Over my last vacation, I spent a full day repairing the ceiling. I was pretty proud of myself. Last week I finished sanding out the feathered layers of joint compound. Just needs a little paint now, will be good as new.

And then. Tonight. I came home from a party. And. The. Fucking. Ceiling. Is. Dripping. The joint compound turned to goop, drywall falling down, paint peeling, joint tape coming off in globs. Had to drill big holes to let the water out. Drip drip drip drip from everywhere. And the forecast is for five more days of rain. Back to square one. Start all over.

Honestly, at this point, the simplest solution seems to be selling my home.

"Life, liberty, and the pursuit of happiness-- no, wait, strike the 'happiness' part."

Received an email at Green Acres this morning from some higher-up bureaucrat. Seems our Acting Commissioner has been promoted to Actual Commissioner, so we need to run around and change all the letterhead (I think the version in my computer still has the wrong governor listed-- whatever.)

More amusing, though, was this p.s. attached to the email:

"Additionally, the vision statement at the bottom of the letterhead should read 'Our vision is Smallish State people living safe, healthy and productive lives' instead of 'Our vision is Smallish State people enjoying safe, healthy and productive lives.' "

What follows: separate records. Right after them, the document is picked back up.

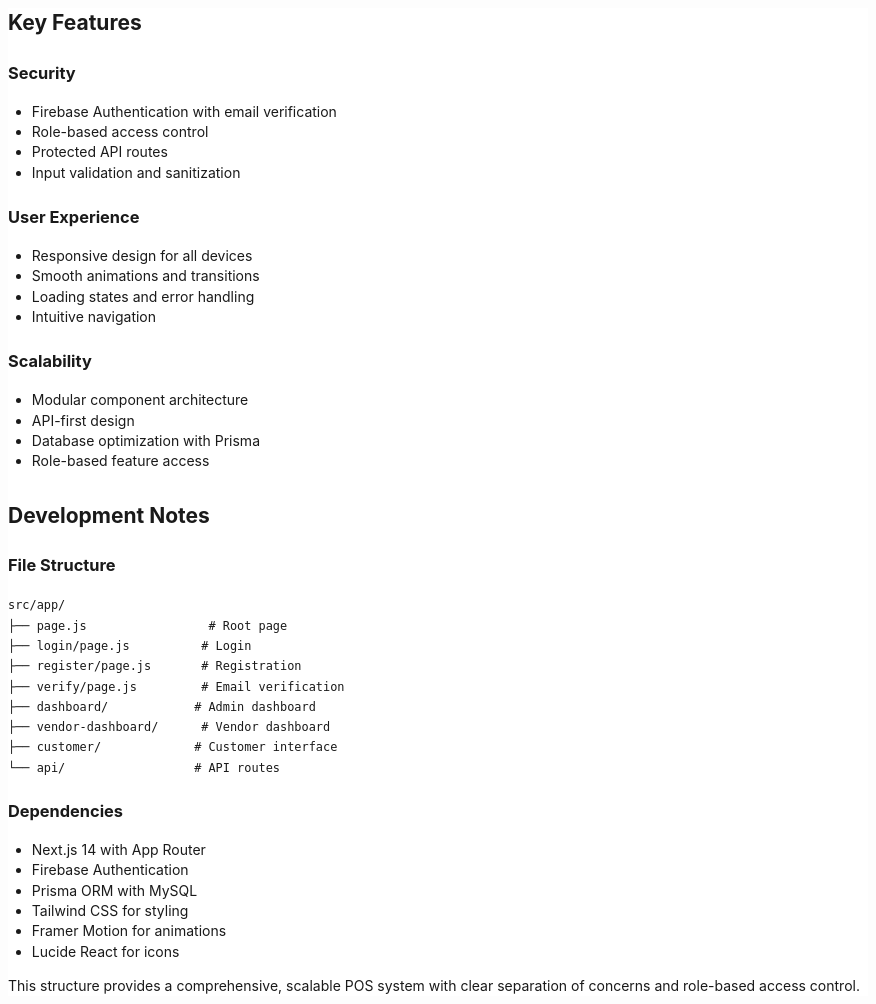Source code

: ## Key Features

### Security
- Firebase Authentication with email verification
- Role-based access control
- Protected API routes
- Input validation and sanitization

### User Experience
- Responsive design for all devices
- Smooth animations and transitions
- Loading states and error handling
- Intuitive navigation

### Scalability
- Modular component architecture
- API-first design
- Database optimization with Prisma
- Role-based feature access

## Development Notes

### File Structure
```
src/app/
├── page.js                 # Root page
├── login/page.js          # Login
├── register/page.js       # Registration
├── verify/page.js         # Email verification
├── dashboard/            # Admin dashboard
├── vendor-dashboard/      # Vendor dashboard
├── customer/             # Customer interface
└── api/                  # API routes
```

### Dependencies
- Next.js 14 with App Router
- Firebase Authentication
- Prisma ORM with MySQL
- Tailwind CSS for styling
- Framer Motion for animations
- Lucide React for icons

This structure provides a comprehensive, scalable POS system with clear separation of concerns and role-based access control.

I swear I am not making this up. Living your life, fine. But enjoying your life, apparently, is considered just a little too hedonistic for this state.

Monday, May 01, 2006

Rocks In The Head

517 and I went over to the Smallish State Rock Gym earlier tonight, which reminded me that I do not know how to climb rock. Nonetheless, we had a good time.

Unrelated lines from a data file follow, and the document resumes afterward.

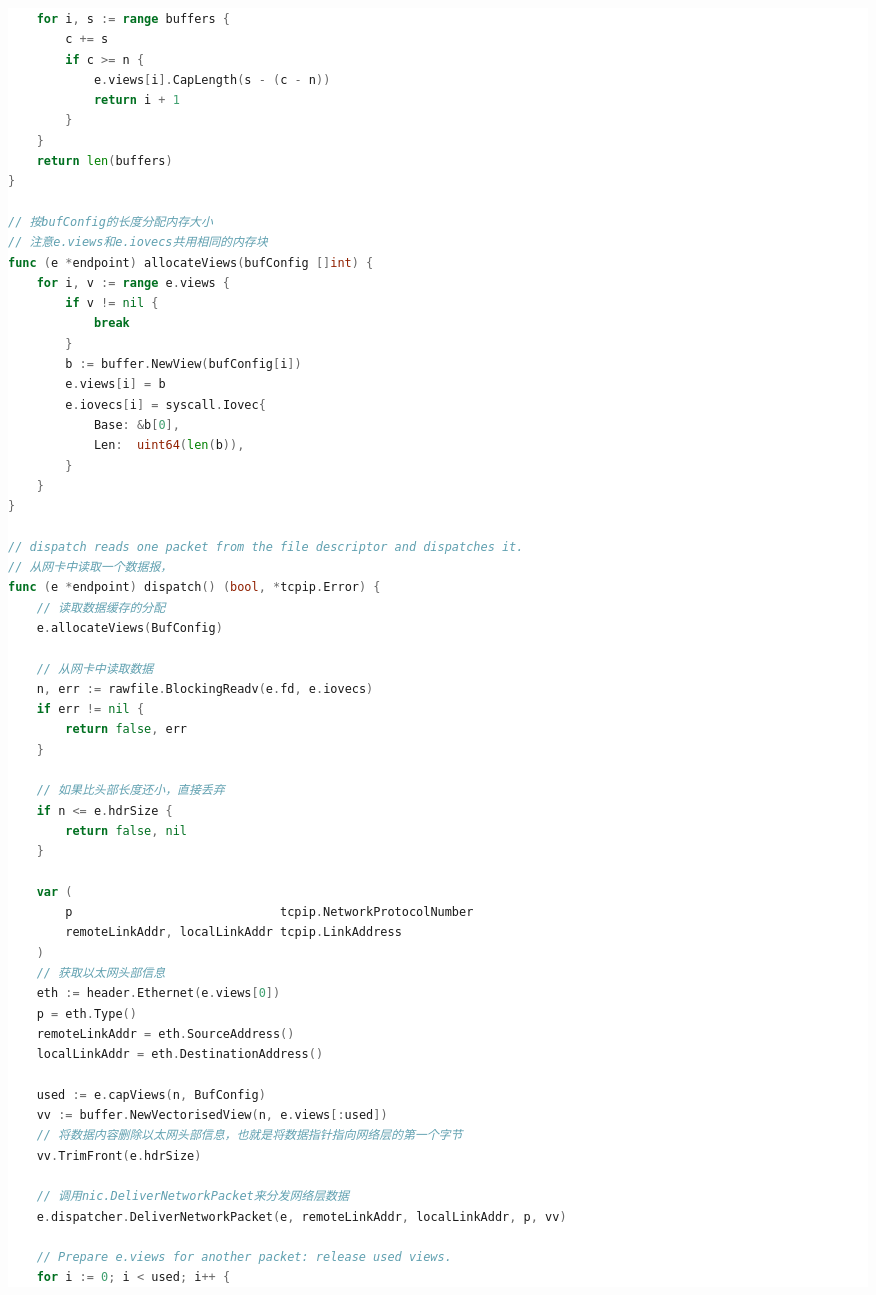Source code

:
 ```go
	for i, s := range buffers {
		c += s
		if c >= n {
			e.views[i].CapLength(s - (c - n))
			return i + 1
		}
	}
	return len(buffers)
}

// 按bufConfig的长度分配内存大小
// 注意e.views和e.iovecs共用相同的内存块
func (e *endpoint) allocateViews(bufConfig []int) {
	for i, v := range e.views {
		if v != nil {
			break
		}
		b := buffer.NewView(bufConfig[i])
		e.views[i] = b
		e.iovecs[i] = syscall.Iovec{
			Base: &b[0],
			Len:  uint64(len(b)),
		}
	}
}

// dispatch reads one packet from the file descriptor and dispatches it.
// 从网卡中读取一个数据报，
func (e *endpoint) dispatch() (bool, *tcpip.Error) {
	// 读取数据缓存的分配
	e.allocateViews(BufConfig)

	// 从网卡中读取数据
	n, err := rawfile.BlockingReadv(e.fd, e.iovecs)
	if err != nil {
		return false, err
	}

	// 如果比头部长度还小，直接丢弃
	if n <= e.hdrSize {
		return false, nil
	}

	var (
		p                             tcpip.NetworkProtocolNumber
		remoteLinkAddr, localLinkAddr tcpip.LinkAddress
	)
	// 获取以太网头部信息
	eth := header.Ethernet(e.views[0])
	p = eth.Type()
	remoteLinkAddr = eth.SourceAddress()
	localLinkAddr = eth.DestinationAddress()

	used := e.capViews(n, BufConfig)
	vv := buffer.NewVectorisedView(n, e.views[:used])
	// 将数据内容删除以太网头部信息，也就是将数据指针指向网络层的第一个字节
	vv.TrimFront(e.hdrSize)

	// 调用nic.DeliverNetworkPacket来分发网络层数据
	e.dispatcher.DeliverNetworkPacket(e, remoteLinkAddr, localLinkAddr, p, vv)

	// Prepare e.views for another packet: release used views.
	for i := 0; i < used; i++ {
```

There was a young fellow in there for about half an hour talking incessently, and fairly loudly, on a cell phone headset. He had thick, dark hair so the headset wasn't very noticeable, and he appeared to be talking to himself. And while talking, he traversed walls, did boulder problems, jumped on the mats, roamed around making strange stretching motions, batted at dangling ropes, tugged at anchor points, etc. This, pretty much, is what very psychotic people look like. However, he wasn't psychotic, just annoying.

Urban Mountaineering IV

Yesterday afternoon my neighbor H. rang the doorbell. I should've known not to open the door (I should've known this because her boyfriend was standing next to her, waving his hands, and saying "DON'T OPEN THE DOOR! DON'T OPEN THE DOOR!") But foolishly I did, and then, of course, I got enlisted into helping her move. From her current second-floor walk-up to her new third-floor walk-up. Both with pretty long front steps, too.

So I think I did about 40 flights, up and down, averaging about 40 pounds of stuff per flight. I swear, she has more stuff than any other 20-something I know.

They did buy me beer and pizza after, though, so I'm not complaining.

Inside Info

Things I learned yesterday about the Not So Small Bay Ferry Line:

1) When the boat from Smallish City to P. Island takes the slightly longer route around the south side of H. Island, rather than the more more direct route around the north side, it's probably because the captain and mate are planning to surf after work and want to get a better look at the swells breaking on Cape E.

2) Any time there is a mishap (such as running aground, colliding with another vessel, etc.) a number of crew may quit on the spot. This is because the next thing that happens is a visit from the Coast Guard and manadatory drug testing. Those who know they won't pass quit first, to avoid the consequences.